Am Nat 2010. Vol. 176, pp. 000–000

0003-0147/2010/17606-52035 $15.00
DOI: 10.1086/657042

Travel Optimization by Foraging Bumblebees through Readjustments of Traplines after Discovery of New Feeding Locations

Mathieu Lihoreau,1

Lars Chittka,1 and

Nigel E. Raine1,2,*

1. Research Centre for Psychology, School of Biological and Chemical Sciences, Queen Mary University of London, Mile End Road, London E1 4NS, United Kingdom;

2. School of Biological Sciences, Royal Holloway University of London, Egham, Surrey TW20 OEX, United Kingdom

Abstract:

Animals collecting resources that replenish over time often visit patches in predictable sequences called traplines.
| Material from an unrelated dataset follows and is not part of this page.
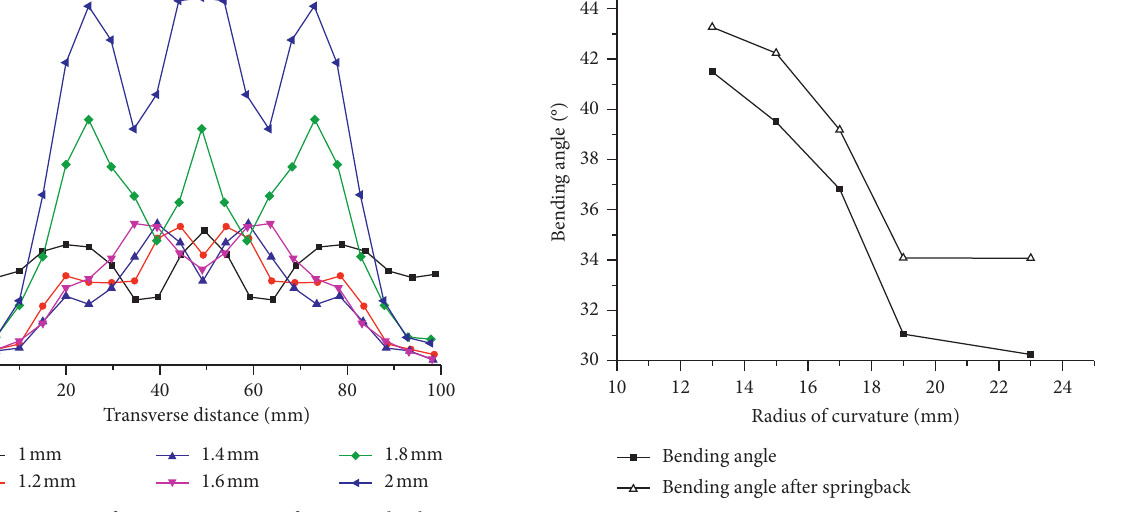
Figure 17: Curves of von Mises stress after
Despite the widespread nature of this strategy, we still know little about how spatial memory develops and guides individuals toward suitable routes. Here, we investigate whether flower visitation sequences by bumblebees Bombus terrestris simply reflect the order in which flowers were discovered or whether they result from more complex navigational strategies enabling bees to optimize their foraging routes. We analyzed bee flight movements in an array of four artificial flowers maximizing interfloral distances. Starting from a single patch, we sequentially added three new patches so that if bees visited them in the order in which they originally encountered flowers, they would follow a long (suboptimal) route. Bees’ tendency to visit patches in their discovery order decreased with experience. Instead, they optimized their flight distances by rearranging flower visitation sequences. This resulted in the development of a primary route (trapline) and two or three less frequently used secondary routes. Bees consistently used these routes after overnight breaks while occasionally exploring novel possibilities. We discuss how maintaining some level of route flexibility could allow traplining animals to cope with dynamic routing problems, analogous to the well‐known traveling salesman problem.